(Beginning of DATA RECORDS)
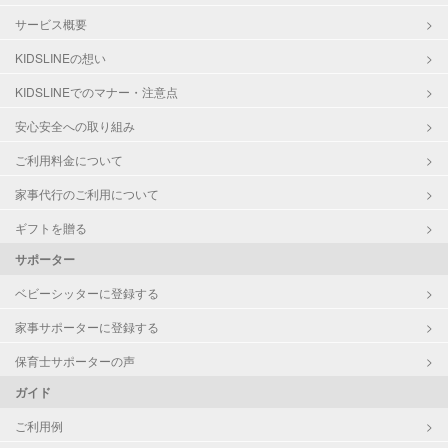
サービス概要
KIDSLINEの想い
KIDSLINEでのマナー・注意点
安心安全への取り組み
ご利用料金について
家事代行のご利用について
ギフトを贈る
サポーター
ベビーシッターに登録する
家事サポーターに登録する
保育士サポーターの声
ガイド
ご利用例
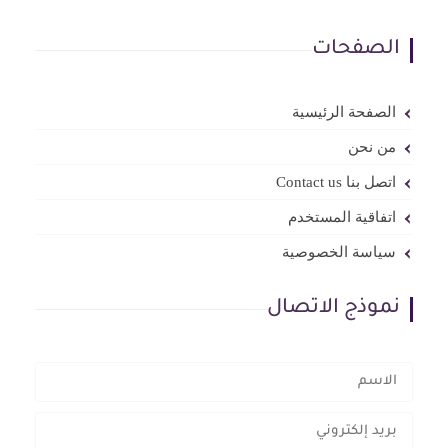
الصفحات
الصفحة الرئيسية
من نحن
اتصل بنا Contact us
اتفاقية المستخدم
سياسة الخصوصية
نموذج الاتصال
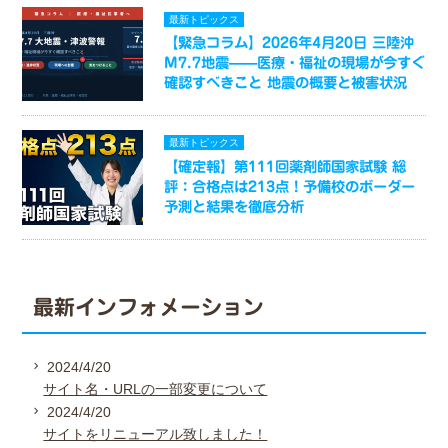
最新トピックス
【緊急コラム】2026年4月20日 三陸沖
M7.7地震——医療・福祉の現場が今すぐ
確認すべきこと 地震の概要と被害状況
最新トピックス
【確定報】第111回薬剤師国家試験 総
評：合格点は213点！予備校のボーダー
予測と結果を徹底分析
最新インフォメーション
2024/4/20
サイト名・URLの一部変更について
2024/4/20
サイトをリニューアル致しました！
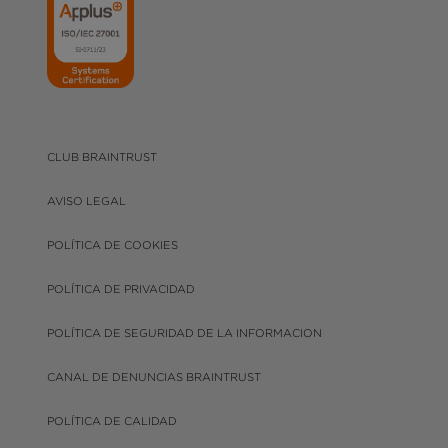
CLUB BRAINTRUST
AVISO LEGAL
POLÍTICA DE COOKIES
POLÍTICA DE PRIVACIDAD
POLÍTICA DE SEGURIDAD DE LA INFORMACION
CANAL DE DENUNCIAS BRAINTRUST
POLÍTICA DE CALIDAD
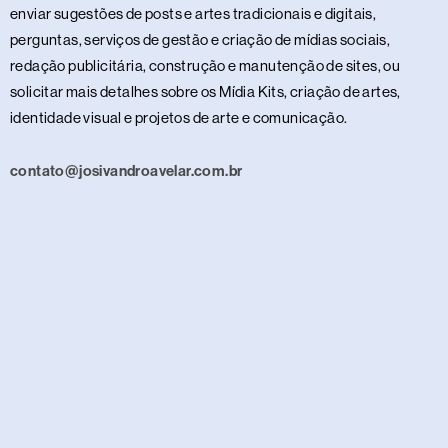
enviar sugestões de posts e artes tradicionais e digitais,
perguntas, serviços de gestão e criação de mídias sociais,
redação publicitária, construção e manutenção de sites, ou
solicitar mais detalhes sobre os Mídia Kits, criação de artes,
identidade visual e projetos de arte e comunicação.
contato@josivandroavelar.com.br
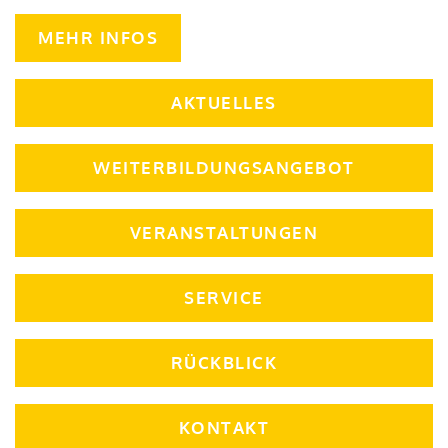
MEHR INFOS
AKTUELLES
WEITERBILDUNGSANGEBOT
VERANSTALTUNGEN
SERVICE
RÜCKBLICK
KONTAKT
(End of DATA RECORDS)
## EXERCISE DETAILS
Would you copy all the material exactly, dropping the pictures?

## WRITTEN RESPONSE
サービス概要
KIDSLINEの想い
KIDSLINEでのマナー・注意点
安心安全への取り組み
ご利用料金について
家事代行のご利用について
ギフトを贈る
サポーター
ベビーシッターに登録する
家事サポーターに登録する
保育士サポーターの声
ガイド
ご利用例
الصفحات
الصفحة الرئيسية
من نحن
اتصل بنا Contact us
اتفاقية المستخدم
سياسة الخصوصية
نموذج الاتصال
最新トピックス
【緊急コラム】2026年4月20日 三陸沖
M7.7地震——医療・福祉の現場が今すぐ
確認すべきこと 地震の概要と被害状況
最新トピックス
【確定報】第111回薬剤師国家試験 総
評：合格点は213点！予備校のボーダー
予測と結果を徹底分析
最新インフォメーション
2024/4/20
サイト名・URLの一部変更について
2024/4/20
サイトをリニューアル致しました！
CLUB BRAINTRUST
AVISO LEGAL
POLÍTICA DE COOKIES
POLÍTICA DE PRIVACIDAD
POLÍTICA DE SEGURIDAD DE LA INFORMACION
CANAL DE DENUNCIAS BRAINTRUST
POLÍTICA DE CALIDAD
enviar sugestões de posts e artes tradicionais e digitais,
perguntas, serviços de gestão e criação de mídias sociais,
redação publicitária, construção e manutenção de sites, ou
solicitar mais detalhes sobre os Mídia Kits, criação de artes,
identidade visual e projetos de arte e comunicação.
contato@josivandroavelar.com.br
MEHR INFOS
AKTUELLES
WEITERBILDUNGSANGEBOT
VERANSTALTUNGEN
SERVICE
RÜCKBLICK
KONTAKT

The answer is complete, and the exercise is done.